> **Excerpted text**
● ● ● ● ● ● ●

That idea is no longer necessary for the Yankees because the starting rotation has become the club’s greatest strength. Tanaka fired seven shutout innings to help push the Yankees ahead of the Astros in the ALCS, three games to two. They are now one win away from reaching the World Series for the first time since 2009.

It hasn’t just been Tanaka. Since Game 3 of the ALDS, Yankees pitchers have made eight starts spanning 46 1/3 innings. They have allowed 10 runs (nine earned) on 25 hits and 12 walks with 45 strikeouts. That’s a 1.75 ERA with an 8.74 K/9 and 2.33 BB/9. In five of those eight starts, the starter went at least six innings, which has helped preserve the freshness and longevity of the bullpen.

● ● ● ● ● ● ●

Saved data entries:
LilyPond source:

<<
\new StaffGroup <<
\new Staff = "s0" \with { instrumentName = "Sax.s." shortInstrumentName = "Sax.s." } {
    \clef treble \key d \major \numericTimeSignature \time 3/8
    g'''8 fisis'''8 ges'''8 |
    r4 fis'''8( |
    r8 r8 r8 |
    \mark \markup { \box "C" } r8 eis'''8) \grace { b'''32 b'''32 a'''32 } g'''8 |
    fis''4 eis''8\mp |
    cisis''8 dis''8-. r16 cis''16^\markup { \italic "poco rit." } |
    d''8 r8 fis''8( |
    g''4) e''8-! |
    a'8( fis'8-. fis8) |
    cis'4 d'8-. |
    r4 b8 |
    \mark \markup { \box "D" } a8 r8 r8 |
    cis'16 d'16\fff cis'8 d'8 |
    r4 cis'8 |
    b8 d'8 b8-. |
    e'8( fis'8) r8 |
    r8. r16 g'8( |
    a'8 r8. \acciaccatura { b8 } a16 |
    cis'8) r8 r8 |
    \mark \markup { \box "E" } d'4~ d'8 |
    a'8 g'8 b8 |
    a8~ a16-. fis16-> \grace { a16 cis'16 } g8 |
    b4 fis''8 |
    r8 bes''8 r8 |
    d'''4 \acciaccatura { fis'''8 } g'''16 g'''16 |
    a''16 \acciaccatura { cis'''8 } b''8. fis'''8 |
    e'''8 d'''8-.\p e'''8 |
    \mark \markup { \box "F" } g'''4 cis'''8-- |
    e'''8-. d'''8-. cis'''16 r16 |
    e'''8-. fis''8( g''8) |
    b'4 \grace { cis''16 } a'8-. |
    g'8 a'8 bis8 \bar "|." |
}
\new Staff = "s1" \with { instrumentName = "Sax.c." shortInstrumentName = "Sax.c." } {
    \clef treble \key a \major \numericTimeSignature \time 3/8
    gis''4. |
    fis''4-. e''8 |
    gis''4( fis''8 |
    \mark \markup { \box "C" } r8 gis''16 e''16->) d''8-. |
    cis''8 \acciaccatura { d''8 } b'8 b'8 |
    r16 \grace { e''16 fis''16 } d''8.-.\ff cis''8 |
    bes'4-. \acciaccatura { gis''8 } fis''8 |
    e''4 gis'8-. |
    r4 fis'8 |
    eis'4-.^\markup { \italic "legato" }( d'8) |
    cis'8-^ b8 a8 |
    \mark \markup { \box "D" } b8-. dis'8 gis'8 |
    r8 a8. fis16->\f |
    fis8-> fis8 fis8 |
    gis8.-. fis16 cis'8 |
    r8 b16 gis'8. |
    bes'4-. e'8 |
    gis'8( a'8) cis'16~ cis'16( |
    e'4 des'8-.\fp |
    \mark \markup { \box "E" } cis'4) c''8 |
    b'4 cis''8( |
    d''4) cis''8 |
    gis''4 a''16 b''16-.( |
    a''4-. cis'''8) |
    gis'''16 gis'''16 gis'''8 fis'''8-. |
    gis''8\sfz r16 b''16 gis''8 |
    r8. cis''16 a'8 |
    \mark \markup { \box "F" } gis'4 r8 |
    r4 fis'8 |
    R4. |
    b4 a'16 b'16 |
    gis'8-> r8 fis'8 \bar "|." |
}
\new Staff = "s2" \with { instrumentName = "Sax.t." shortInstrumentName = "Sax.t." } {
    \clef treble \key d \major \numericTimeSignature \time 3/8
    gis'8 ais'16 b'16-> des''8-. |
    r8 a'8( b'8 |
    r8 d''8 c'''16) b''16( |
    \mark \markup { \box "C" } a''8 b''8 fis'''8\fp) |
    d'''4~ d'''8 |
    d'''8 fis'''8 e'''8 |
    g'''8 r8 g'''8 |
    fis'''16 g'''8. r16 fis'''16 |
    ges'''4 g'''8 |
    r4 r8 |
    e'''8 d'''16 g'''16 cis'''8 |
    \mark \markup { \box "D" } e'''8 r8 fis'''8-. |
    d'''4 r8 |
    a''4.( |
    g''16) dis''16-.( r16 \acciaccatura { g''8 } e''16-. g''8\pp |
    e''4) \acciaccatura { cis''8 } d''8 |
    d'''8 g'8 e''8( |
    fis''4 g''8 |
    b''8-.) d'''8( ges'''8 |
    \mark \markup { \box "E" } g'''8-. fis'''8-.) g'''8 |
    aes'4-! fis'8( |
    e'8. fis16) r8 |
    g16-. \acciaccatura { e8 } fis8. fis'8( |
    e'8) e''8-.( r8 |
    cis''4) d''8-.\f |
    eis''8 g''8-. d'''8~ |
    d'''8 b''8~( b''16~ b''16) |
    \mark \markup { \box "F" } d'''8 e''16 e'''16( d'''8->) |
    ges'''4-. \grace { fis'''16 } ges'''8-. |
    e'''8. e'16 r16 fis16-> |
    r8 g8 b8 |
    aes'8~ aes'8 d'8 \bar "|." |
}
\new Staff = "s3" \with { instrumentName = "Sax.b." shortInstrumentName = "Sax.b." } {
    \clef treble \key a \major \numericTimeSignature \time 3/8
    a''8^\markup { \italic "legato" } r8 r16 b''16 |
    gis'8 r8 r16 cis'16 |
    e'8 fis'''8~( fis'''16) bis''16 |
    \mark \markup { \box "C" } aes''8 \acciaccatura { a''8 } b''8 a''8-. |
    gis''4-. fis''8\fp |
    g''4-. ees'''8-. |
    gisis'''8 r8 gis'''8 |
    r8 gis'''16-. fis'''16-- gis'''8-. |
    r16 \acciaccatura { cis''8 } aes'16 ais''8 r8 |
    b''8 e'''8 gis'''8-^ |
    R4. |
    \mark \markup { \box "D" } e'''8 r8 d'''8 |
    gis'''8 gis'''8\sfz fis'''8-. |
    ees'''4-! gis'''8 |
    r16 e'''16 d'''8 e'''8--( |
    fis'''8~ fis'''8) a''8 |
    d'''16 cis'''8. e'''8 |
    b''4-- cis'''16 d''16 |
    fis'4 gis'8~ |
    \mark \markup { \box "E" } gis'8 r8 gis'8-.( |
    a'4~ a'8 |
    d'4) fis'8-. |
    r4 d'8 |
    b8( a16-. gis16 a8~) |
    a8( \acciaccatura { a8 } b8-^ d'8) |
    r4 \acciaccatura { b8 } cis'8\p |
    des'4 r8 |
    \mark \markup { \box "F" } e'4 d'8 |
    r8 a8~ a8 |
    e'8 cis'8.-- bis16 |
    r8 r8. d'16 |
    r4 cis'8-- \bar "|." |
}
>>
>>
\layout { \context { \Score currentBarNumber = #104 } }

● ● ● ● ● ● ●

> **Questions to answer**
(a) From the passage about the Yankees' starting pitching, list the three rate statistics given for the team's starters since Game 3 of the ALDS, each with its value.
(b) Please write a continuation of the passage about the Yankees' starting pitching, beginning after its final sentence.
You won't need the saved data entries for this.

> **Answers provided**
(a)
1.75 ERA
8.74 K/9
2.33 BB/9

(b)
Here’s the full list of performances for Yankee starters this postseason:

Game Starter IP H R ER BB SO HR
AL WC Luis Severino 1/3 4 3 3 1 0 2
ALDS 1 Sonny Gray 3 1/3 3 3 3 4 2 1
ALDS 2 CC Sabathia 5 1/3 3 4 2 3 5 0
ALDS 3 Masahiro Tanaka 7 3 0 0 1 7 0
ALDS 4 Luis Severino 7 4 3 3 1 9 2
ALDS 5 CC Sabathia 4 1/3 5 2 2 0 9 0
ALCS 1 Masahiro Tanaka 6 4 2 2 1 3 0
ALCS 2 Luis Severino 4 2 1 1 2 0 1
ALCS 3 CC Sabathia 6 3 0 0 4 5 0
ALCS 4 Sonny Gray 5 1 2 1 2 4 0
ALCS 5 Masahiro Tanaka 7 3 0 0 1 8 0
TOTAL 55 1/3 35 20 17 20 52 6

In particular, if you hone in on the ALCS starts specifically, Yankee starters have pitched 28 innings, allowing five runs (four earned) on 13 hits and 10 walks with 20 strikeouts. That’s a 1.61 ERA.

While the Yankees’ biggest weakness has become a strength, the Astros’ biggest weakness — the bullpen — has become an even bigger weakness. This is why the Yankees, who won 10 fewer games than the Astros during the regular season, are one win away from reaching the World Series and the Astros are not.